Data extract
********
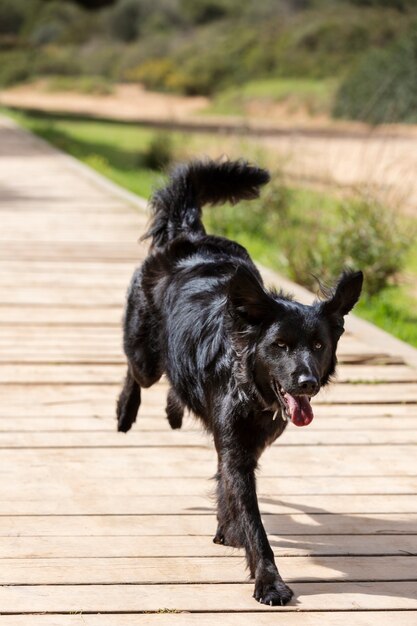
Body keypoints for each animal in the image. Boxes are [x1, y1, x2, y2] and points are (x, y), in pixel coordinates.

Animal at [115, 160, 362, 604]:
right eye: (280, 345)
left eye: (318, 344)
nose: (307, 382)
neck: (249, 387)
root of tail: (191, 234)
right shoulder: (238, 450)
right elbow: (253, 521)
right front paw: (270, 581)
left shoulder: (244, 447)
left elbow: (227, 488)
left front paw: (226, 529)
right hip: (145, 355)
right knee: (136, 371)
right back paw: (126, 411)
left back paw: (174, 410)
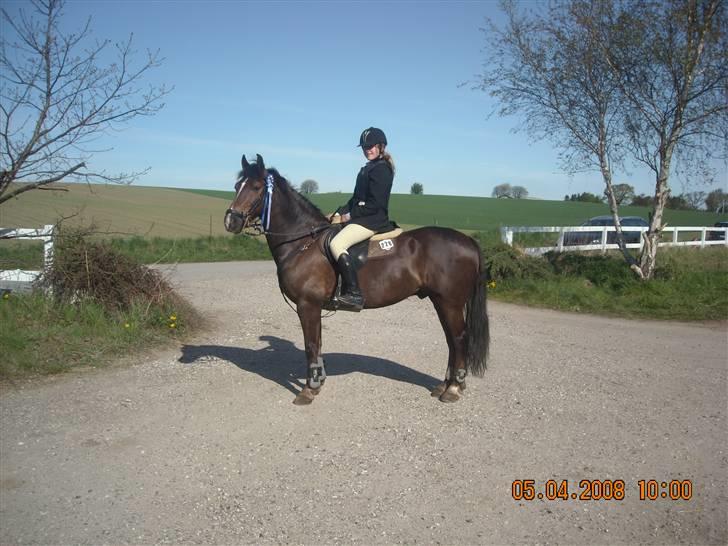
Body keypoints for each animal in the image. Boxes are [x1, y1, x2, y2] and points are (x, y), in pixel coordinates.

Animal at [225, 153, 492, 404]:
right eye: (237, 185)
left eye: (257, 187)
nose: (231, 221)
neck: (302, 243)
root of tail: (468, 241)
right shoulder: (313, 307)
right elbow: (317, 344)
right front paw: (318, 382)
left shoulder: (307, 305)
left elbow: (311, 346)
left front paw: (308, 390)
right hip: (441, 302)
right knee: (451, 340)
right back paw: (445, 385)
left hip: (450, 303)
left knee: (459, 339)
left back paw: (454, 389)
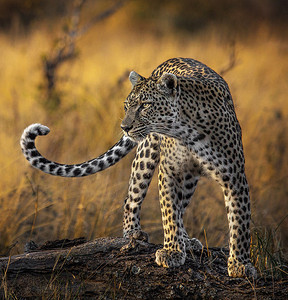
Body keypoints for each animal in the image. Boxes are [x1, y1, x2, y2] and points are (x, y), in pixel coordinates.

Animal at [21, 57, 258, 278]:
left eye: (145, 105)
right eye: (127, 105)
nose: (124, 127)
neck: (188, 132)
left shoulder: (234, 176)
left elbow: (239, 222)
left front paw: (240, 264)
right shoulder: (169, 172)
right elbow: (169, 214)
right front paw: (172, 251)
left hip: (188, 177)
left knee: (182, 206)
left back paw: (186, 240)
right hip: (147, 153)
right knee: (131, 199)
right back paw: (134, 234)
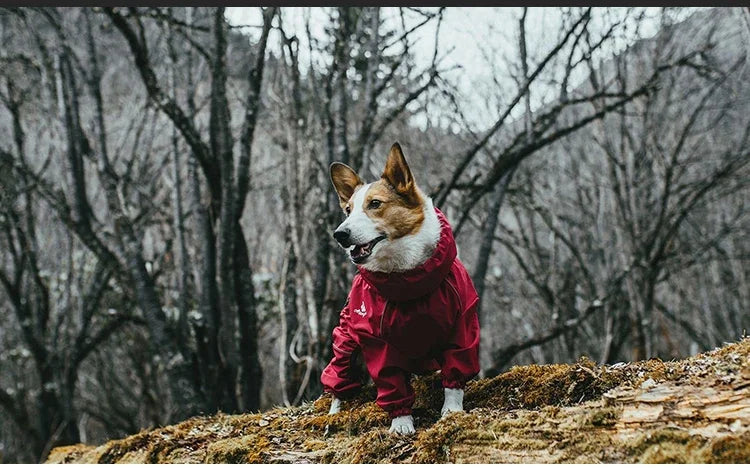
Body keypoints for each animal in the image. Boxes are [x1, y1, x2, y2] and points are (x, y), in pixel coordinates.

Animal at [320, 143, 478, 436]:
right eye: (348, 210)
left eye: (375, 204)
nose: (339, 234)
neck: (407, 277)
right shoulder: (378, 343)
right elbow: (392, 381)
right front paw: (401, 422)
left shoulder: (462, 326)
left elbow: (454, 376)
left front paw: (452, 410)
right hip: (345, 343)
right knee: (339, 377)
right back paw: (334, 412)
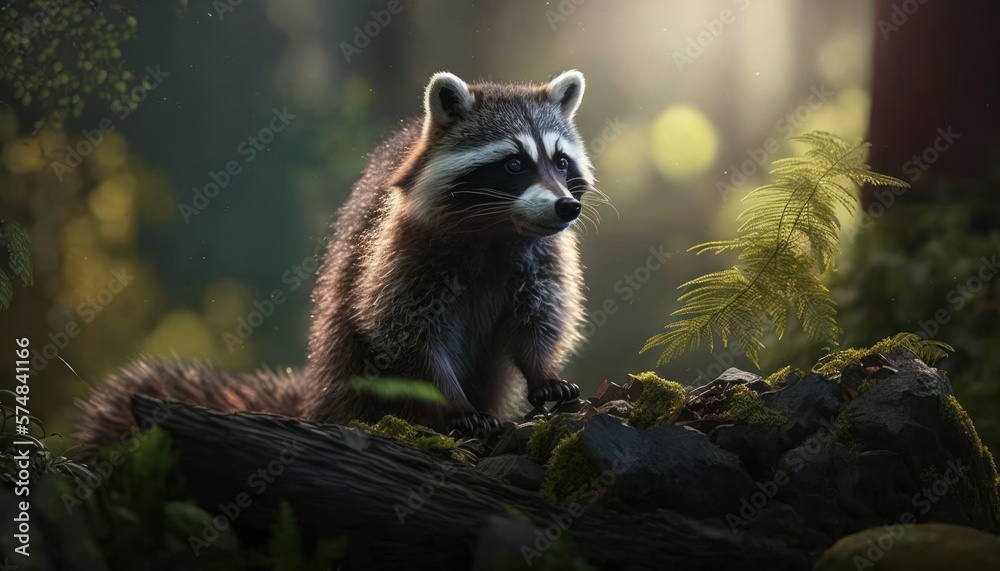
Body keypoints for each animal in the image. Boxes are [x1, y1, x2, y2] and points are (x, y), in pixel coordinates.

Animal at [75, 70, 595, 453]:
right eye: (514, 164)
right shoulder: (405, 251)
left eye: (561, 162)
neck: (499, 234)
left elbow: (539, 318)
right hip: (344, 351)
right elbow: (405, 332)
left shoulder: (541, 258)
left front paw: (544, 373)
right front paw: (451, 397)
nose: (567, 207)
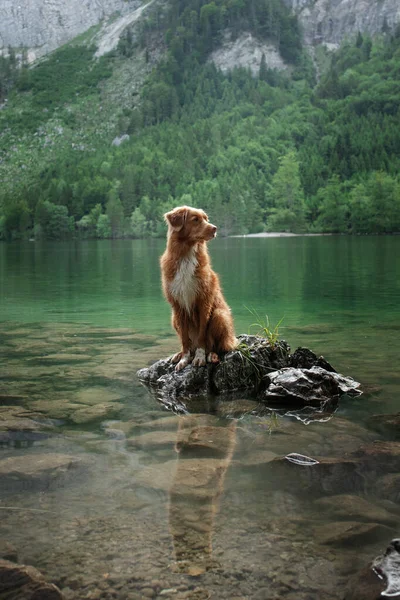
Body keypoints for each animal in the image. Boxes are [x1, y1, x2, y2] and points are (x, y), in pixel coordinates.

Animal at [159, 206, 236, 370]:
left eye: (206, 219)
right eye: (195, 220)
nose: (214, 228)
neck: (186, 254)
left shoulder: (203, 301)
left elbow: (202, 335)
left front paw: (200, 357)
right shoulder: (178, 306)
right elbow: (184, 339)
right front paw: (184, 358)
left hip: (219, 314)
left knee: (218, 346)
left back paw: (211, 355)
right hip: (173, 318)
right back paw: (179, 354)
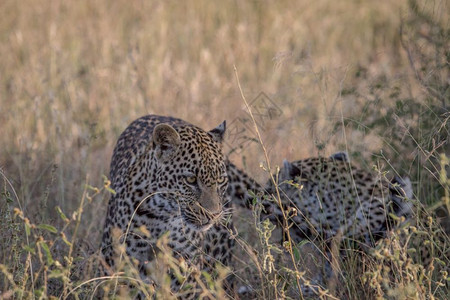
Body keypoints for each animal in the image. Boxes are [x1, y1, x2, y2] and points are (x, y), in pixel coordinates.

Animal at [100, 114, 234, 298]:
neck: (161, 215)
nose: (213, 215)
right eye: (191, 179)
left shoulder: (185, 265)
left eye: (220, 180)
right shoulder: (117, 260)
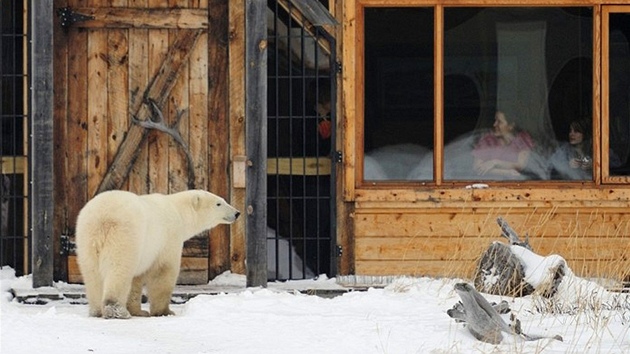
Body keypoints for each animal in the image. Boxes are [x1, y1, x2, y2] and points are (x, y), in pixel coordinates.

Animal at [76, 189, 239, 320]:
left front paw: (138, 311)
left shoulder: (145, 254)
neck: (178, 211)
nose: (237, 213)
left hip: (85, 238)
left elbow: (136, 279)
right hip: (125, 235)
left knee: (92, 274)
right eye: (219, 203)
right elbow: (163, 273)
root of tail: (101, 217)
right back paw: (116, 310)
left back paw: (97, 310)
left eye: (223, 200)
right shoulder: (168, 238)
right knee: (118, 269)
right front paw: (165, 311)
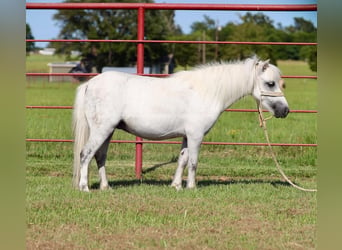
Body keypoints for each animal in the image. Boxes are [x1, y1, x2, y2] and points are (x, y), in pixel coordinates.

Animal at [73, 56, 288, 191]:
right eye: (270, 83)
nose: (285, 110)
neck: (205, 92)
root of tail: (90, 84)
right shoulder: (196, 135)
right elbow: (193, 162)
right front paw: (192, 187)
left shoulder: (186, 136)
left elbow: (182, 160)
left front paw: (176, 185)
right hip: (102, 130)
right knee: (86, 154)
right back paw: (84, 187)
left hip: (108, 132)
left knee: (99, 156)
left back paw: (105, 187)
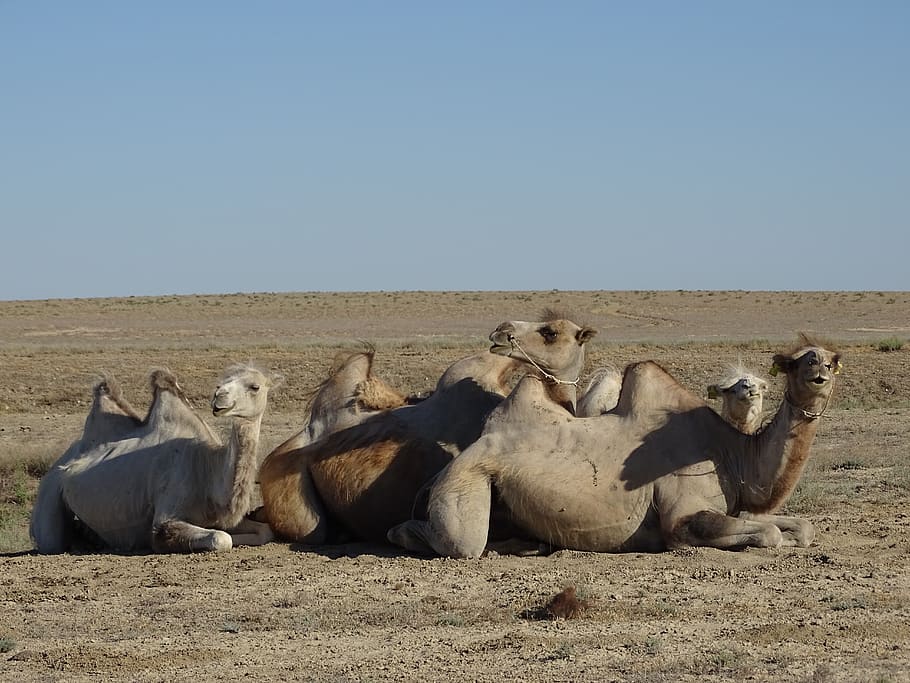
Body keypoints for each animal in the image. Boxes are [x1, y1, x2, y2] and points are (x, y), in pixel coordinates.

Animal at [30, 363, 282, 554]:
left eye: (255, 386)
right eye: (220, 384)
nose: (219, 398)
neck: (207, 468)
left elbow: (265, 531)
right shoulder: (165, 517)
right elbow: (220, 538)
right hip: (50, 495)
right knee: (52, 541)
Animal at [387, 334, 840, 557]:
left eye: (832, 360)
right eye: (800, 361)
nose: (820, 371)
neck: (730, 452)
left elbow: (802, 528)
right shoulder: (682, 517)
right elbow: (768, 534)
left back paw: (528, 544)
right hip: (464, 480)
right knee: (457, 542)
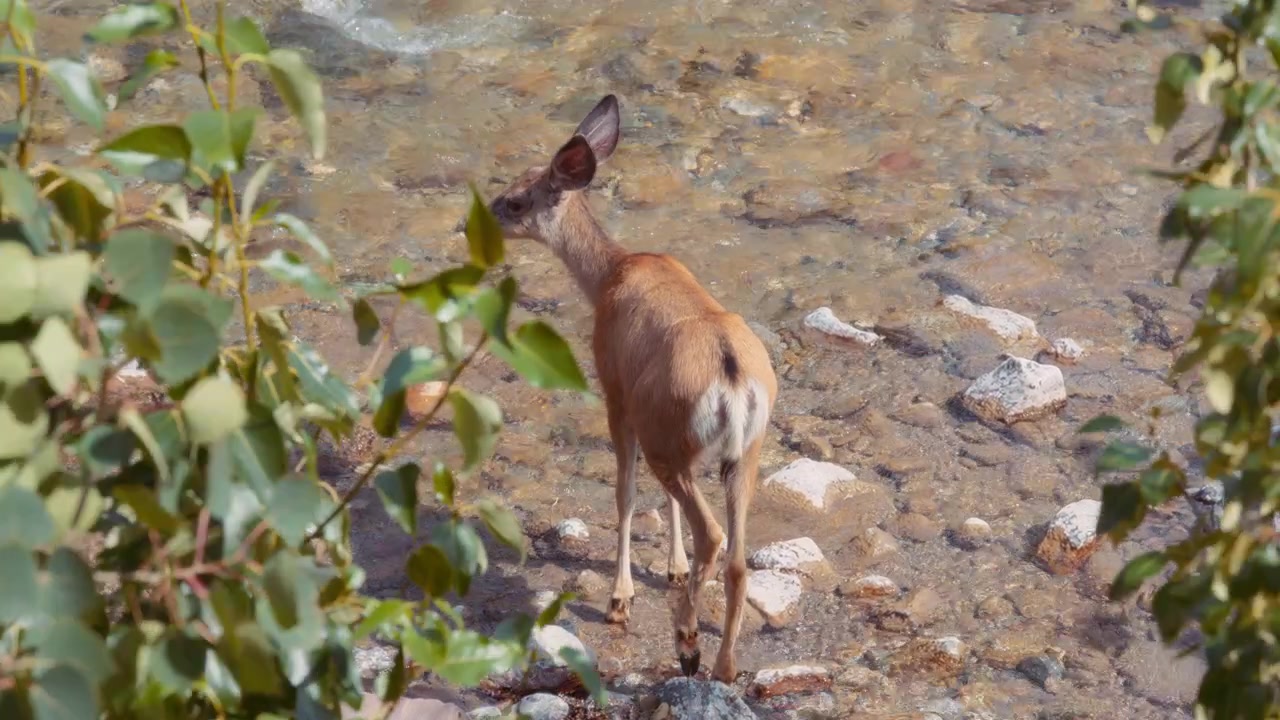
********
Your assignment
Would you report every line of the entries above containing the word "nose"?

Answer below
nose: (307, 382)
nose: (231, 221)
nose: (124, 127)
nose: (339, 234)
nose: (567, 207)
nose: (214, 228)
nose: (213, 215)
nose: (237, 213)
nose: (285, 110)
nose: (219, 398)
nose: (820, 371)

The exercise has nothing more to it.